A power of attorney that continues even if and after a donor becomes incapacitated.

Related Terms: Springing Power of Attorney , Power of Attorney

A power of attorney that endures or continues notwithstanding the subsequent incapability of the donor to manage his or her affairs.

Often distinguished from a springing power of attorney which "springs to life", becomes legally effective on the occurrence of an event (usually, and which may include, incapacity).

The enduring power of attorney is also sometimes referred to as a continuing power of attorney.

At common law, a power of attorney automatically expires upon the donor’s incapacity to manage their affairs. This acts as a precaution since an incapable donor can no longer revoke a power of attorney. As Justice John Hall wrote in Egli cited below: "At common law, a power of attorney ceased to be valid when the principal became incapacitated by mental infirmity".
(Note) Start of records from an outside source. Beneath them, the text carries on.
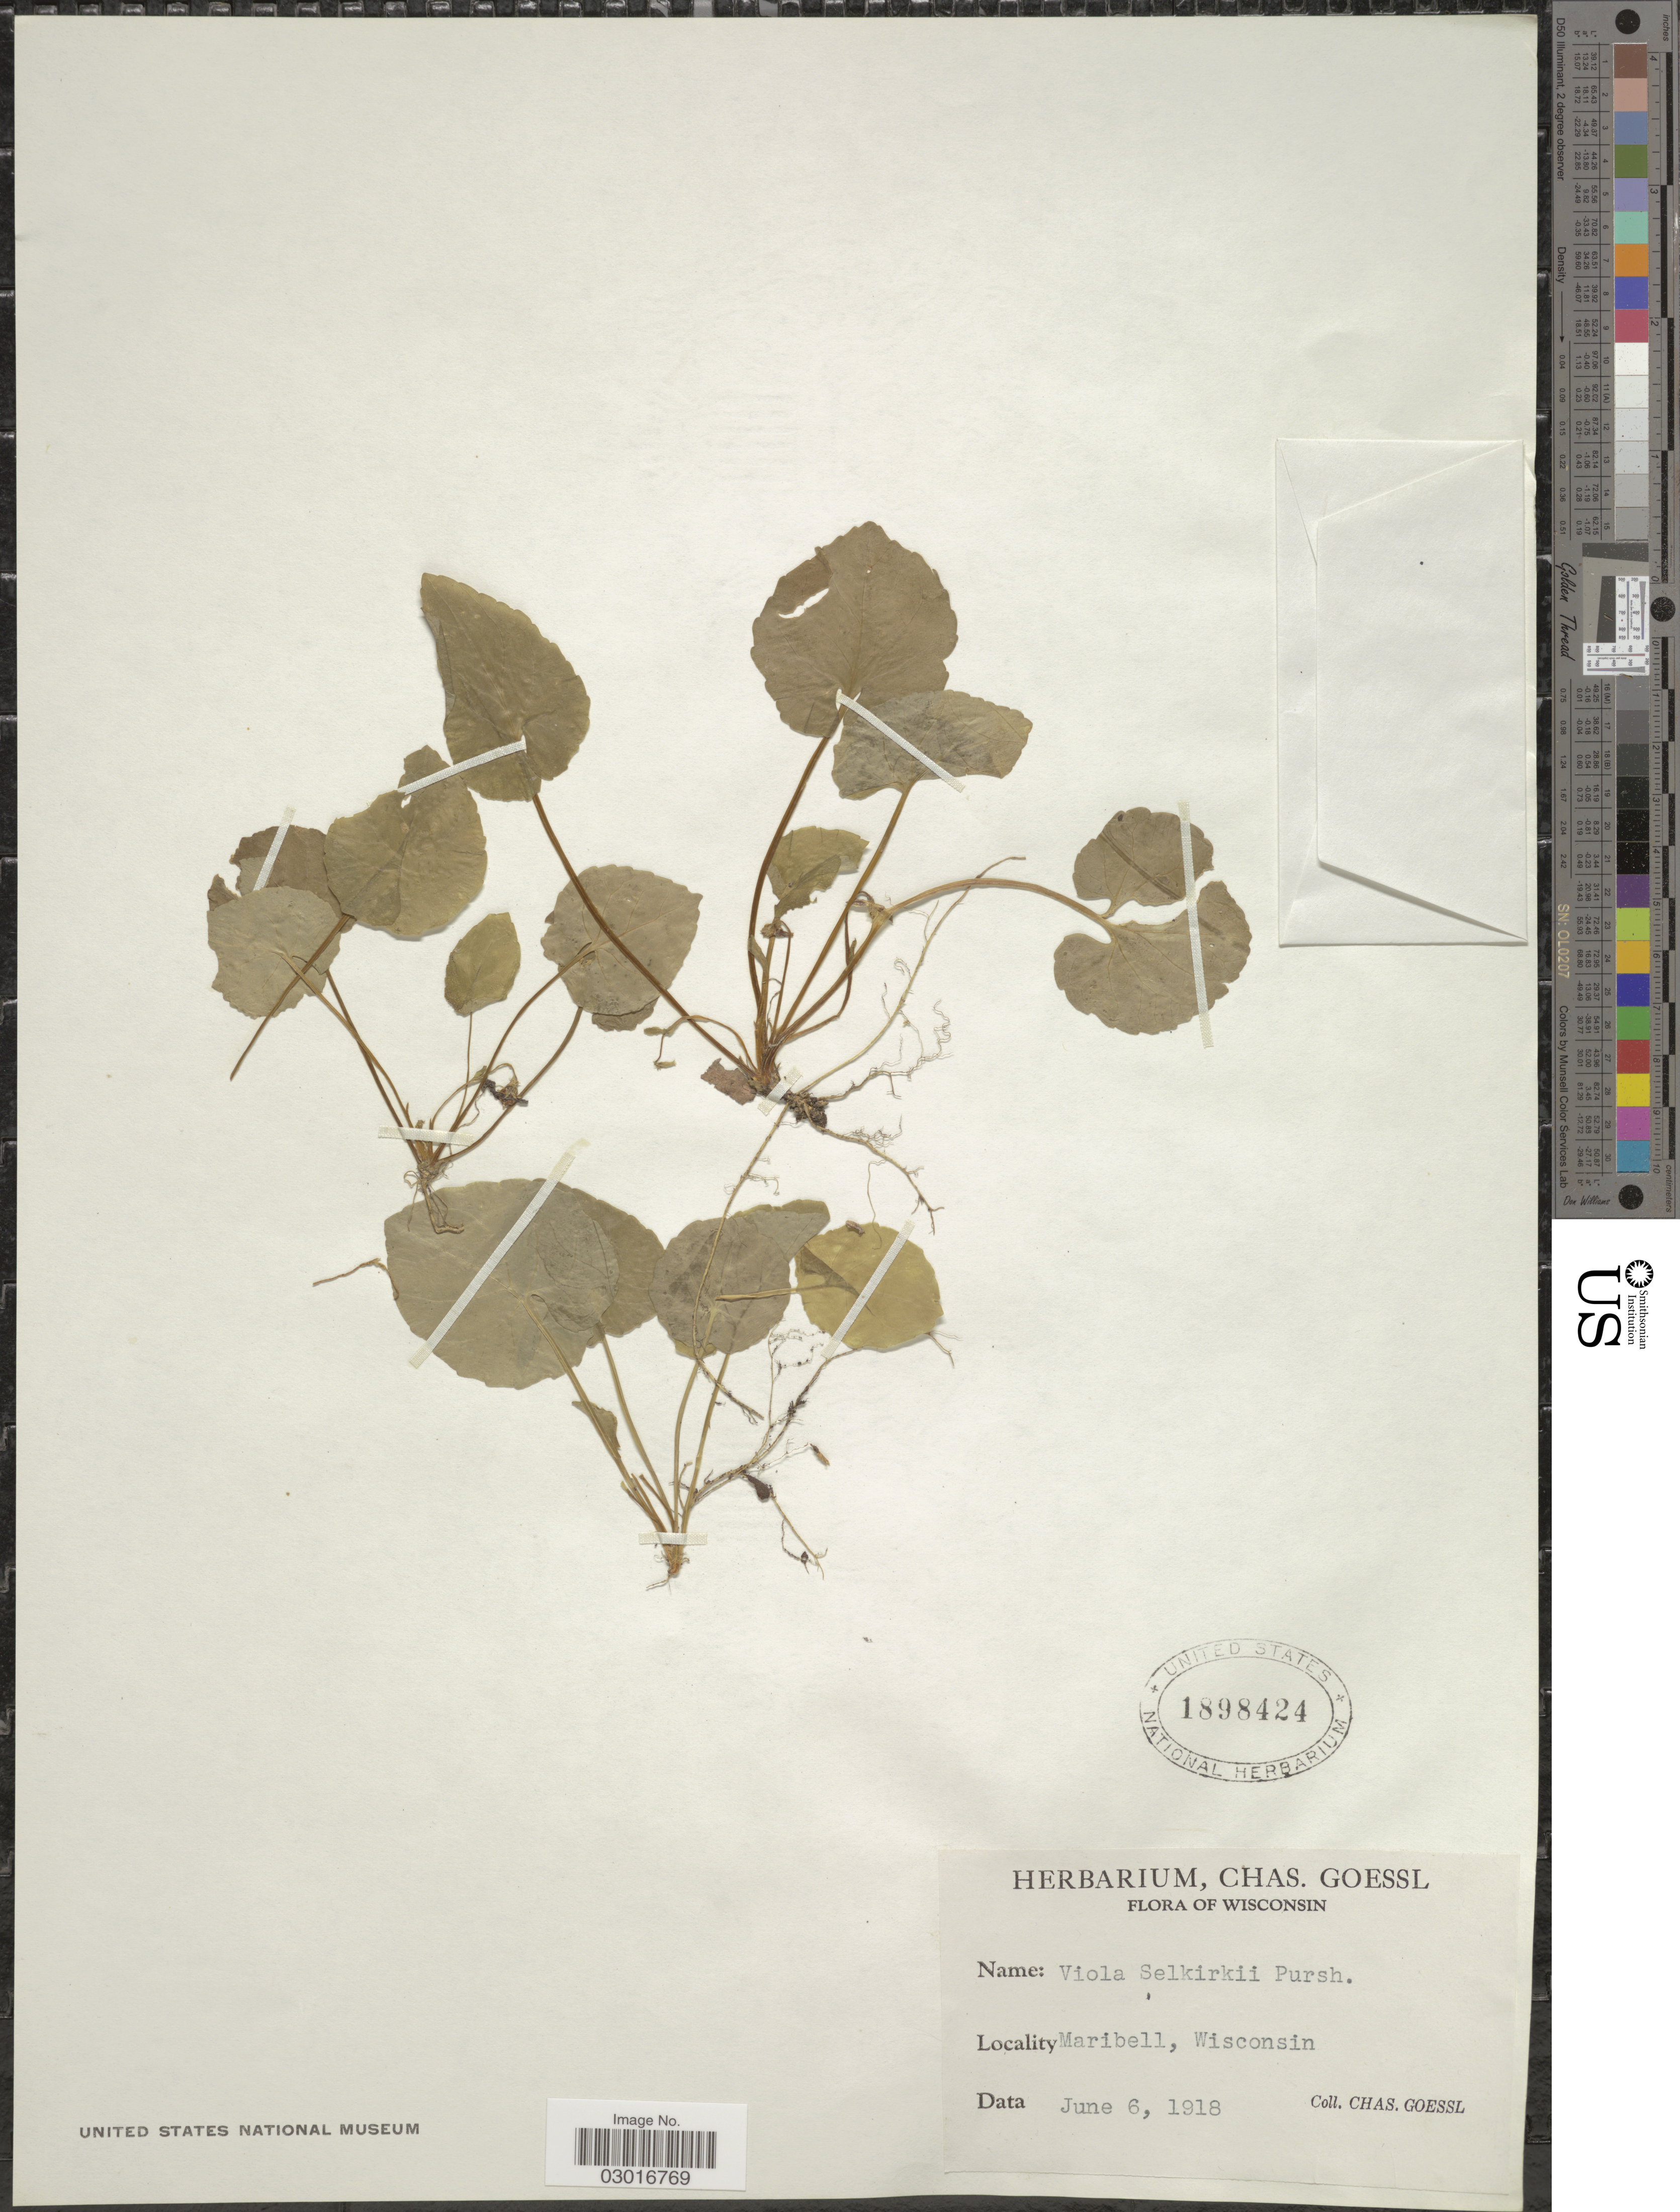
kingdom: Plantae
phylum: Tracheophyta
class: Magnoliopsida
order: Malpighiales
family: Violaceae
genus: Viola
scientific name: Viola selkirkii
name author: Pursh ex Goldie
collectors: C. Goessl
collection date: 1918-06-06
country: United States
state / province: Wisconsin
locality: Maribell.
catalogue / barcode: US 1898424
This little common law rule often defeated the whole purpose of a person's power of attorney, rendering it null and void at the very moment that it was most needed.

Thus, where the laws of a particular jurisdiction allows it (and many do not), a power of attorney can be stated to continue or endure even in the event of the donor’s subsequent incapacity (this is called a continuing or enduring power of attorney).

In Parnall v BC, Madam Justice Wedge relied on these words in reference to an "enduring power of attorney":

"An attorney appointed under such an arrangement may continue to act on behalf of the principal, even where the principal has become legally incompetent. The enduring power of attorney permits an individual to plan ahead and have machinery in place for dealing with his affairs when he is no longer able to do so himself."

As stated in Egli v. Egli:, Mr. Justice Hall for the Court of Appeal of British Columbia, at ¶29:

“By a power of attorney, one individual appoints another to act for him or her.  At common law, a power of attorney ceased to be valid when the principal became incapacitated by mental infirmity.  Hence, the perceived need for legislative intervention in recent times to provide for enduring powers of attorney that would continue to be effective despite mental infirmity of the donor.”

The laws of the donor’s jurisdiction should be consulted carefully to ensure that there is legislation enabling continuing/enduring powers of attorney.

British Columbia's Power of Attorney Act (as of 2011), at §10, reflects the common law rule but also provides:

Enduring power of attorney means a power of attorney in which an adult authorizes an attorney to make decisions on behalf of the adult, or do certain things in relation to the adult's financial affairs, and that continues to have effect while, or comes into effect when, the adult is incapable.”

In Egli v. Egli (op. cit.), the Court reproduced the wording of this enduring power of attorney:

“THIS GENERAL POWER OF ATTORNEY is given on August 6, 1998 by HANS EGLI, retired, of (address here), British Columbia (postal code here).

I appoint the following person:

DAVID HANS EGLI, businessman, of (address here with postal code), to be my attorney in accordance with the Power of Attorney Act and to do on my behalf anything that I can lawfully do by an attorney.

In accordance with the Power of Attorney Act I declare that this power of attorney may be exercised during any subsequent mental infirmity on my part.

AND HEREBY DECLARE that the effect of Section 56 of the Land Title Act is expressly excluded to the intent that this power of attorney shall remain valid after three years after the date of its execution.

AND HEREBY DECLARE that pursuant to Section 27 of the Property Law Act my attorney is expressly authorized to use this power of attorney to sell, transfer or charge to or in favour of himself any land or interest therein owned by me.”